## WHAT YOU WILL DO:
Your answer should be the lines below from the one holding "ARTS 3330 Printmaking: Etching" through the one holding "ARTD 2010 Graphic Design Thinking", copied exactly and with nothing else.

Stored data entries
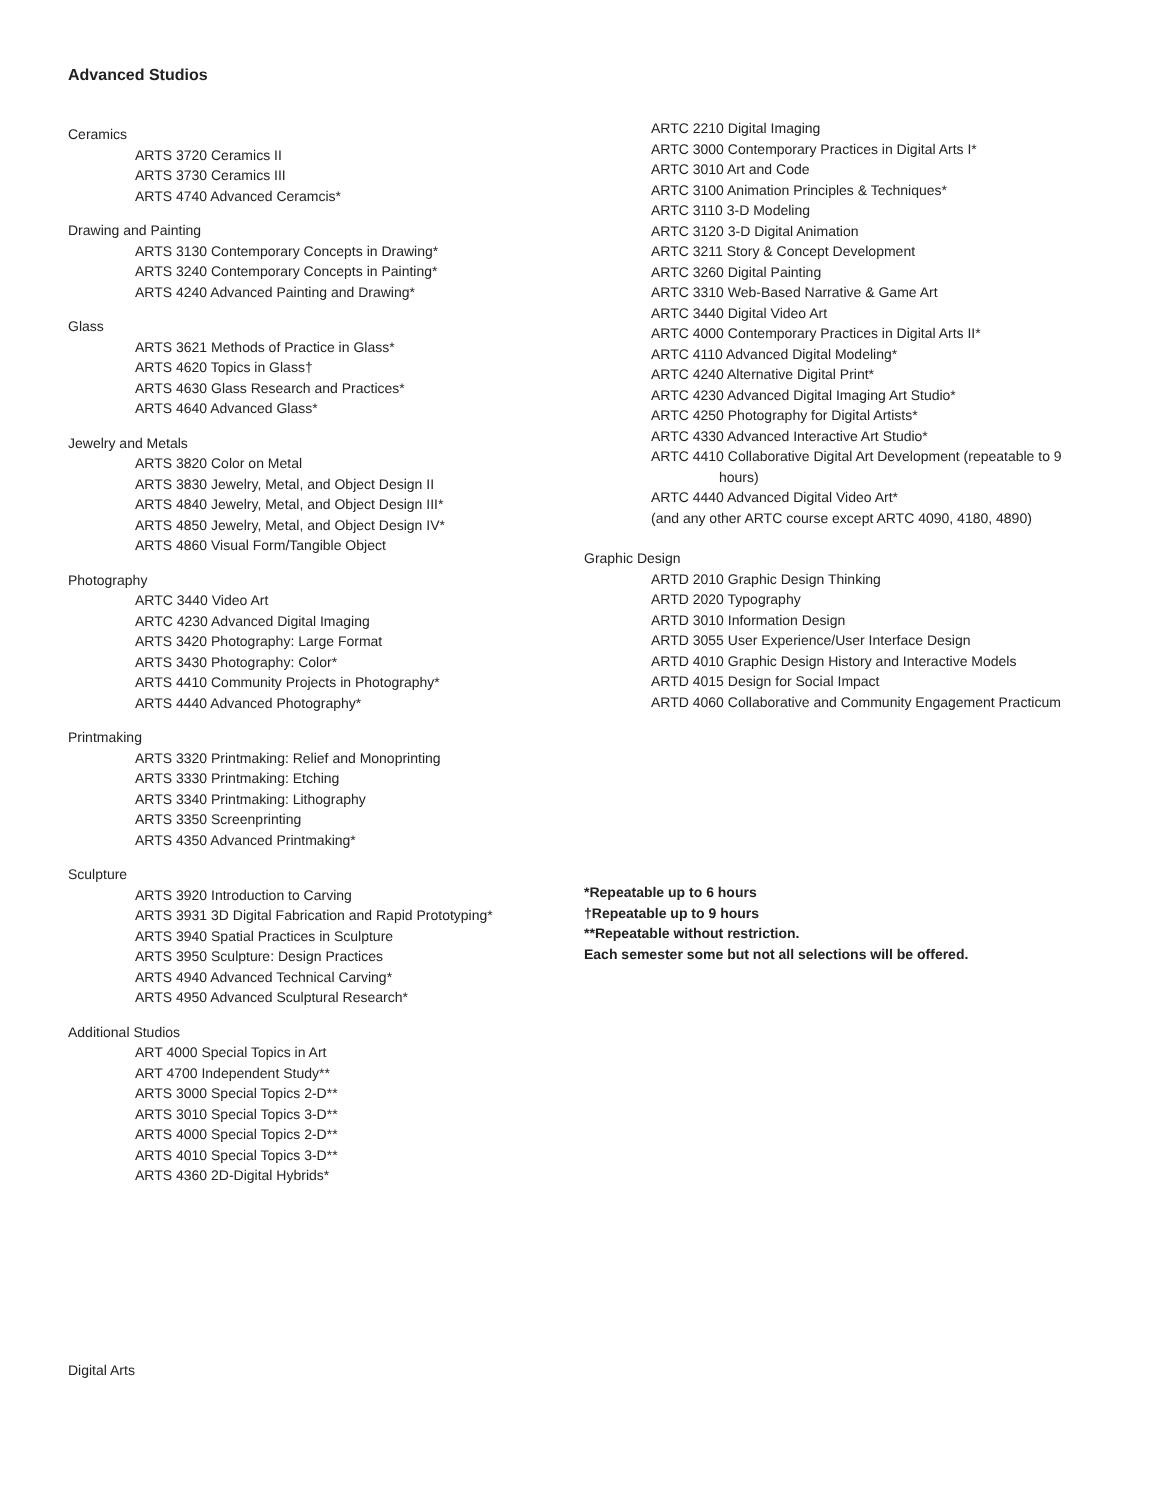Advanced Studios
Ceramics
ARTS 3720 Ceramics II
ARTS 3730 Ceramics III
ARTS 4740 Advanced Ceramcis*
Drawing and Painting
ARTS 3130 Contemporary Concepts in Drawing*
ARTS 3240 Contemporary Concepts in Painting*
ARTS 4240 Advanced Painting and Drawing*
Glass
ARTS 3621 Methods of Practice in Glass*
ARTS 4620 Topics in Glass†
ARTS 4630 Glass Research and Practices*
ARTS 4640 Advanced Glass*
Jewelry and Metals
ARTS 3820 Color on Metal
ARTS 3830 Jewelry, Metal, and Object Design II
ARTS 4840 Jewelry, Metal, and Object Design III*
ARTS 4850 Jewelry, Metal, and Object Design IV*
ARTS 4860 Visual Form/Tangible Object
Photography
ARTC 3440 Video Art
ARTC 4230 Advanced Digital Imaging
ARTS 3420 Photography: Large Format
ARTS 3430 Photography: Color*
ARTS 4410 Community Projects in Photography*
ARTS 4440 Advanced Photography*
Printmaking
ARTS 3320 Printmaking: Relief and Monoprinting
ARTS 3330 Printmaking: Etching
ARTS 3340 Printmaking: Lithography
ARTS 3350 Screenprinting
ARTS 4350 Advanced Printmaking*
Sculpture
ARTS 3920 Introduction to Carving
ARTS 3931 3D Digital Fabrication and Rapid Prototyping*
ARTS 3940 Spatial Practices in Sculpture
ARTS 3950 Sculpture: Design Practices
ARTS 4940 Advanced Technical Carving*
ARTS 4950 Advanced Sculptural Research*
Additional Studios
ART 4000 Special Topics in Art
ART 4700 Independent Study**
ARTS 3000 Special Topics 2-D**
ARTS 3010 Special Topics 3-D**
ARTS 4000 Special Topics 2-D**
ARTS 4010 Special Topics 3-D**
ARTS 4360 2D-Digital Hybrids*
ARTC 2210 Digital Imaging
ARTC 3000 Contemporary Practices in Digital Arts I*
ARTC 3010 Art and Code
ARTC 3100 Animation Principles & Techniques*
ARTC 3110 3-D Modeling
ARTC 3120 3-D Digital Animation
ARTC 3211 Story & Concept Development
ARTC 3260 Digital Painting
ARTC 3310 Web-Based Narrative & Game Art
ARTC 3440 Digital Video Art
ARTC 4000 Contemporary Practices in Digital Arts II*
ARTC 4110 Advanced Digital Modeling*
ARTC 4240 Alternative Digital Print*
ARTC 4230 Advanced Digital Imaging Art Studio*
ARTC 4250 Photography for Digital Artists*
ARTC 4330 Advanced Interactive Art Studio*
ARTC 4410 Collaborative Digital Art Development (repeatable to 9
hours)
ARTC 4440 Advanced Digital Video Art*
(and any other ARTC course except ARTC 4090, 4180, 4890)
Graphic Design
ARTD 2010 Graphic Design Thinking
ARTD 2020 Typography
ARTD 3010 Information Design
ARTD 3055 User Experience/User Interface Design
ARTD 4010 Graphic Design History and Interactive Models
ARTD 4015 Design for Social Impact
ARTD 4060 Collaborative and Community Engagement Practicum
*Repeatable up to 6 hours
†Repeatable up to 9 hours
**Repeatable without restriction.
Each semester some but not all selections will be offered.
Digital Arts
* * *
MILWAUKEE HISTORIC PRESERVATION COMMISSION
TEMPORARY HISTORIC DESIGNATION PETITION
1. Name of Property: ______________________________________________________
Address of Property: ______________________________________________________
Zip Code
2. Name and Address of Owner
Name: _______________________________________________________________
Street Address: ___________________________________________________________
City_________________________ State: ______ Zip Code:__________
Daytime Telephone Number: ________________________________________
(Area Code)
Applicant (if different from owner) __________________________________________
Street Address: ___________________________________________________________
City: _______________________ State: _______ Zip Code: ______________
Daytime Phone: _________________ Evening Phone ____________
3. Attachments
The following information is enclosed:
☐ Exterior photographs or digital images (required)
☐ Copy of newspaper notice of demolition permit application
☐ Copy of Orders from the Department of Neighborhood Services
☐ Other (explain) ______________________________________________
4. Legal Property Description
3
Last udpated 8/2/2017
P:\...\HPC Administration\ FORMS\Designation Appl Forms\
* * *
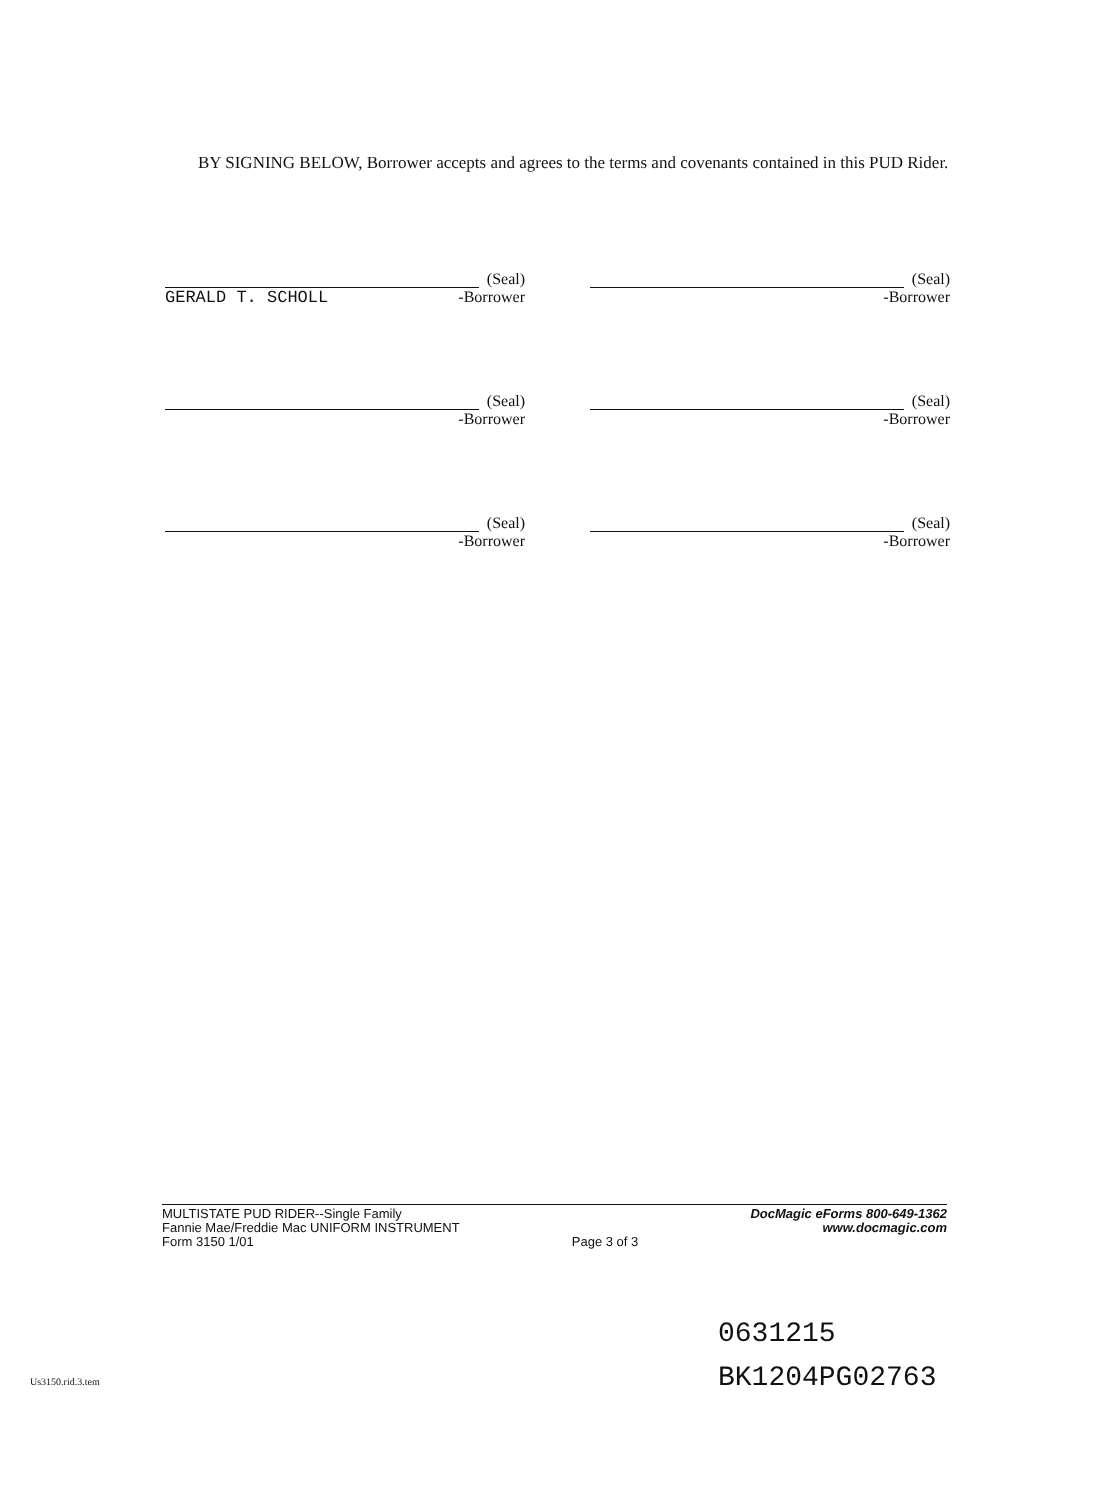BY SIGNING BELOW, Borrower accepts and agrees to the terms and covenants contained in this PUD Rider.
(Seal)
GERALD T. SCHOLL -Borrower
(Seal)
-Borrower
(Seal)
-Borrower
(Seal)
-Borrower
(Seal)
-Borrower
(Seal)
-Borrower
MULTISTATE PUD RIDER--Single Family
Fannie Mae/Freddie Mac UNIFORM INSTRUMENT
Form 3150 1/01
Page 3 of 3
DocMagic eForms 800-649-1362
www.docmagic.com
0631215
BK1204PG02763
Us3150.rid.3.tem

## SOLVED EXERCISE:
ARTS 3330 Printmaking: Etching
ARTS 3340 Printmaking: Lithography
ARTS 3350 Screenprinting
ARTS 4350 Advanced Printmaking*
Sculpture
ARTS 3920 Introduction to Carving
ARTS 3931 3D Digital Fabrication and Rapid Prototyping*
ARTS 3940 Spatial Practices in Sculpture
ARTS 3950 Sculpture: Design Practices
ARTS 4940 Advanced Technical Carving*
ARTS 4950 Advanced Sculptural Research*
Additional Studios
ART 4000 Special Topics in Art
ART 4700 Independent Study**
ARTS 3000 Special Topics 2-D**
ARTS 3010 Special Topics 3-D**
ARTS 4000 Special Topics 2-D**
ARTS 4010 Special Topics 3-D**
ARTS 4360 2D-Digital Hybrids*
ARTC 2210 Digital Imaging
ARTC 3000 Contemporary Practices in Digital Arts I*
ARTC 3010 Art and Code
ARTC 3100 Animation Principles & Techniques*
ARTC 3110 3-D Modeling
ARTC 3120 3-D Digital Animation
ARTC 3211 Story & Concept Development
ARTC 3260 Digital Painting
ARTC 3310 Web-Based Narrative & Game Art
ARTC 3440 Digital Video Art
ARTC 4000 Contemporary Practices in Digital Arts II*
ARTC 4110 Advanced Digital Modeling*
ARTC 4240 Alternative Digital Print*
ARTC 4230 Advanced Digital Imaging Art Studio*
ARTC 4250 Photography for Digital Artists*
ARTC 4330 Advanced Interactive Art Studio*
ARTC 4410 Collaborative Digital Art Development (repeatable to 9
hours)
ARTC 4440 Advanced Digital Video Art*
(and any other ARTC course except ARTC 4090, 4180, 4890)
Graphic Design
ARTD 2010 Graphic Design Thinking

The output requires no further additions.